L'opération AGÉNOR a été lancée alors que nous craignions une dégradation sécuritaire importante dans le détroit d'Ormuz : un drone américain MQ-4 avait été abattu par un missile iranien Buk et des incidents se sont produits sur plusieurs navires de commerce. La France a pris l'initiative de lancer cette opération. L'état-major était aux Émirats arabes unis et la « génération de forces » a été plutôt satisfaisante, avec une bonne implication des Européens, notamment les Belges, les Danois et les Italiens.
L'Union Européenne a engagé le chantier des Coordinated Maritime Presences (CMP), dont l'objectif est de coordonner l'activité des marines européennes dans l'océan Indien. À Brest, nous assurons avec beaucoup de succès la partie renseignement de la mission ATALANTA. J'espère que, dans un proche avenir, l'ensemble des missions dans cette zone – ATALANTA, dans le golfe d'Aden, contre les actes de piraterie, et AGÉNOR – seront fusionnées au sein d'une même structure de commandement sous la supervision de l'état-major opératif, qui est aujourd'hui en Espagne.

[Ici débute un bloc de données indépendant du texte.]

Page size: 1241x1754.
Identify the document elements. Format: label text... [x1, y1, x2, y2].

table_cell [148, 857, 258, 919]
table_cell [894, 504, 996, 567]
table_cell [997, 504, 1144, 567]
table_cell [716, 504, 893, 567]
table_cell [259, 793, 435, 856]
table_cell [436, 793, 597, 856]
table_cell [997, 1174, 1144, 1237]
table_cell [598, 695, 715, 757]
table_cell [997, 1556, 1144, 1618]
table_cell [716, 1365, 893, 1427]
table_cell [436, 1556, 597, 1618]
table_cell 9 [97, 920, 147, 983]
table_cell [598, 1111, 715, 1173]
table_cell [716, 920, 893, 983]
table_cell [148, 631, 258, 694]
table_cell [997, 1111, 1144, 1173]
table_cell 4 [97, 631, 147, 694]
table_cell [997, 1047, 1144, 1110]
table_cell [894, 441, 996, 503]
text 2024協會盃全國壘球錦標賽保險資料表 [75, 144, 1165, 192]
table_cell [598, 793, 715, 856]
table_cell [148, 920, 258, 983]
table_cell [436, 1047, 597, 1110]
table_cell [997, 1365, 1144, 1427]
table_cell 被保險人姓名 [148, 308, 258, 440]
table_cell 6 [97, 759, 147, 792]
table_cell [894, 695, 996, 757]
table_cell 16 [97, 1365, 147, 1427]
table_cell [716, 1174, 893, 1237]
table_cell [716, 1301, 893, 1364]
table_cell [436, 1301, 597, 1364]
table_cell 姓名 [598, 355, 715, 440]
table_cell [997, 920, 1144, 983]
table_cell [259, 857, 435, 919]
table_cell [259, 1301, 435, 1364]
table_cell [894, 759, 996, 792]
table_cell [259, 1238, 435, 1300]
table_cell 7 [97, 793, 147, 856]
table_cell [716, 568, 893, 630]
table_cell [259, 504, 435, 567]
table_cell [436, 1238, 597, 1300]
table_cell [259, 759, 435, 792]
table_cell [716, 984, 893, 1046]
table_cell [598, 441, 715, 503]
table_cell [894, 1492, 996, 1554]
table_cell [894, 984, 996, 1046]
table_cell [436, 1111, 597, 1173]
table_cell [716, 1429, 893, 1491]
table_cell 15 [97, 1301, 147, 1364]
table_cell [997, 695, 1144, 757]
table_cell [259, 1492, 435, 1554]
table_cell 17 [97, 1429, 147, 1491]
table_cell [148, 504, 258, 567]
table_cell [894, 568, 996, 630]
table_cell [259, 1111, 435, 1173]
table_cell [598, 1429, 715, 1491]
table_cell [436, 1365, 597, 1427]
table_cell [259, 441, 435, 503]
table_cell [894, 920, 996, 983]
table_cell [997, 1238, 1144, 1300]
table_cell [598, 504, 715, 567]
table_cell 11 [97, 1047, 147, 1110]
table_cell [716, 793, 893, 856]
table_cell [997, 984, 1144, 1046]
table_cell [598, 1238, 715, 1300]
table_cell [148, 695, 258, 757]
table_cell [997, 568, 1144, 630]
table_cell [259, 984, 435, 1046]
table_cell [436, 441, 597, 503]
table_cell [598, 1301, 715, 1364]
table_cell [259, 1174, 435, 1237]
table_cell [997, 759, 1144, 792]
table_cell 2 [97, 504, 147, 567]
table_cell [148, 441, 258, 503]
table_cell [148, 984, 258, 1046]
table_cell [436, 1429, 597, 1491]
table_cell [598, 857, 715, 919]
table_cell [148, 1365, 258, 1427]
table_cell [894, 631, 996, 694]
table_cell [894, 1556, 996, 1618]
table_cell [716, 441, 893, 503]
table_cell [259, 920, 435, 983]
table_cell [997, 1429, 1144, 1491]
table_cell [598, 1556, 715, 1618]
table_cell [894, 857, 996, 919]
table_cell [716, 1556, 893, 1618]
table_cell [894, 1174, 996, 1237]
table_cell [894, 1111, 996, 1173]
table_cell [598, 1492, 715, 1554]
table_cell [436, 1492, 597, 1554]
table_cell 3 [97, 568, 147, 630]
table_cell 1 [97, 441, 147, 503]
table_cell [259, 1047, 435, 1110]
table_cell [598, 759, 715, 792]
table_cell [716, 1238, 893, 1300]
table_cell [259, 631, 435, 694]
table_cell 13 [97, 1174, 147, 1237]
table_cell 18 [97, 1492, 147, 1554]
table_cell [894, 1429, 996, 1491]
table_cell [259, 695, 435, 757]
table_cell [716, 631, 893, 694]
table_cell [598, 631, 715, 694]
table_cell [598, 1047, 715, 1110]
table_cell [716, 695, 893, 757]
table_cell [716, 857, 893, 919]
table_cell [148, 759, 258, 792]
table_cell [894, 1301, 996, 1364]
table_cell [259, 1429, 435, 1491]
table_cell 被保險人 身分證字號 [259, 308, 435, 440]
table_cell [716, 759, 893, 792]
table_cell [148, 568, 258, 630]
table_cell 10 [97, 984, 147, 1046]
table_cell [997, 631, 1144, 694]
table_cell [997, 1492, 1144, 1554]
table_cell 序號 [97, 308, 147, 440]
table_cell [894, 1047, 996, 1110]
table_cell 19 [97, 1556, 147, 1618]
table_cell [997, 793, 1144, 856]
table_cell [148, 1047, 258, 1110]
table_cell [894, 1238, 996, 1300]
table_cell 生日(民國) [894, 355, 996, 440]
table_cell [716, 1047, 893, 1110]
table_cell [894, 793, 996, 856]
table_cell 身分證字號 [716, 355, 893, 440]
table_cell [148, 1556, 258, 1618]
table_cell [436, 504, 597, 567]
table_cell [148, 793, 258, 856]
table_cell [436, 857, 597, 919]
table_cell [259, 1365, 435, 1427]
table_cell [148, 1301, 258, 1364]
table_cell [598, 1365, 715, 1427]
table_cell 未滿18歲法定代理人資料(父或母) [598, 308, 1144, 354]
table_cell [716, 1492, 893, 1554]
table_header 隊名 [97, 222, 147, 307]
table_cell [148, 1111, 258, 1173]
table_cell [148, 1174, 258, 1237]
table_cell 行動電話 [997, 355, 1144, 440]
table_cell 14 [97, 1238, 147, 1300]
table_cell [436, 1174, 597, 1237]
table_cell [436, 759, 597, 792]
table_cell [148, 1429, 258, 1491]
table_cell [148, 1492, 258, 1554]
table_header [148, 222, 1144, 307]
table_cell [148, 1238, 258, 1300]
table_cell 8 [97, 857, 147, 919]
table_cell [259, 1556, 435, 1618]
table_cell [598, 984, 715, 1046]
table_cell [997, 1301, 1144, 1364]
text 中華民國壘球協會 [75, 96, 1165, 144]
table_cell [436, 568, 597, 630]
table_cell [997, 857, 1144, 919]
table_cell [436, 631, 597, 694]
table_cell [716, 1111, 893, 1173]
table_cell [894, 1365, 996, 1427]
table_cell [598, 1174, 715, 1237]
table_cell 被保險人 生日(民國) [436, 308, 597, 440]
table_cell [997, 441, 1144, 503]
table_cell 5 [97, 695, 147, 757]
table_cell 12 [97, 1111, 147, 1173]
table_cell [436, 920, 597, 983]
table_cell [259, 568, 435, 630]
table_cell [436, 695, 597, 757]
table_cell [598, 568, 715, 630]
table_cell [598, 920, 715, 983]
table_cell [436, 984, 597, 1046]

Avec la fin de l'approvisionnement en gaz russe, nous assistons à la décontinentalisation de notre approvisionnement en énergie. Je constate plus d'appétit de mes partenaires européens pour sécuriser les approches : ils ont tout intérêt à être présents sur les routes maritimes d'approvisionnement, en Méditerranée orientale (MÉDOR), en mer Rouge, à Bab-el-Mandeb, dans le golfe d'Aden et, surtout, au détroit d'Ormuz.
Avec l'Allemagne, j'ai pu constater une réelle motivation du nouveau chef d'état-major allemand qui m'a confié qu'il est prêt à réfléchir aux voies et moyens de nous rejoindre dans ces missions. Mes échanges avec la marine italienne sont également encourageants.
En étant plus nombreux, nous pourrons songer à des redéploiements de moyens pour être présents sur d'autres missions ou durcir notre présence dans des zones sensibles sans devoir abandonner le contrôle de certains espaces.
Toujours avec la marine allemande, d'autres coopérations sont en cours, notamment autour de l'hélicoptère NH90. Nous étudions également un projet de développement d'un avion de patrouille maritime commun. L'avenir de ce projet est toutefois rendu incertain du fait de leur décision unilatérale d'acheter cinq avions américains, des P-8 Poséidon, et du projet d'en acquérir trois autres. Leur volonté de s'équiper dans le cadre d'un programme commun mérite donc d'être confirmée. Pour la France, nous sommes au « money-time », où tout se joue, puisque la durée de vie de l'ATL 2 est limitée par celle de ses moteurs, les turbines Tyne, les mêmes que celles des Transall, qui viennent de prendre leur retraite. Nous devrons donc remplacer cet avion afin d'assurer la continuité des missions de soutien de la dissuasion.
Avec la Royal Navy, nous coopérons dans le cadre du projet « Futur missile antinavire/Futur missile de croisière » (FMAN/FMC) conduit par One MBDA. Nous espérons une issue positive pour ce successeur du missile « système de croisière conventionnel autonome à longue portée » (SCALP) et de l'Exocet.
La coopération est également importante dans le cadre du système de combat aérien du futur (SCAF), dont la version navale est destinée au futur porte-avions. Je ne développerai pas les questions relatives aux progrès de cette coopération.
Enfin, Naval Group travaille à l' European Patrol Corvette, programme espagnol, italien et français qui pourrait permettre de fournir un successeur aux frégates de surveillance outre-mer, aujourd'hui faiblement armées, à partir de la fin de la décennie. Compte tenu du réarmement naval en cours en océan Indien et Pacifique, nous aurons effectivement besoin de bateaux militairement plus crédibles.